# True Australian swagman Documentary, check it out!!



## searchthisworld (Dec 1, 2013)

Hey guys as i'm from Australia I thought I would share with you a documentary of a true blue aussie who has made his home on the roads of Australia for the past 30 years.

Ill add a link for the short documentary, when you go into the website were the documentary is, under index click on The Highway man Full Program.

http://www.abc.net.au/austory/specials/thehighwayman/


----------



## ByronMc (Dec 1, 2013)

damn,I forget the words to that song,will check this out later,gotta go to work now


----------



## Dmac (Dec 1, 2013)

Wow, on the road for 25 years, straight.


----------



## searchthisworld (Dec 1, 2013)

- **Supplied data**

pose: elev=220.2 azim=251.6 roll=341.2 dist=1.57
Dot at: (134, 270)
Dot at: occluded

- **What this exercise asks**
1. In the opening post of the swagman documentary thread, for how many years is the man said to have made his home on the roads of Australia?
2. Continue the forum thread about the Australian swagman documentary from its last line.
The material has nothing to do with the thread about the Australian swagman documentary.

- **Answers per task**
1. For the past 30 years.

2.
What I don't really understand is, where is he getting his food and water from? In the documentary they say he finds his food on the side of the road that people throw out of there car windows, but this would be very minimal, he would burn a lot of energy in one day with all the walking and need to replace that energy with food! he is in the middle of no where most of the time away from shops to even purchase food and he does not even have money. And water were would he get his water from, unless he stocks up on a lot of it when he reaches the small towns he visits. What do you guys think?


----------



## Matt Derrick (Dec 3, 2013)

i would guess food stamps.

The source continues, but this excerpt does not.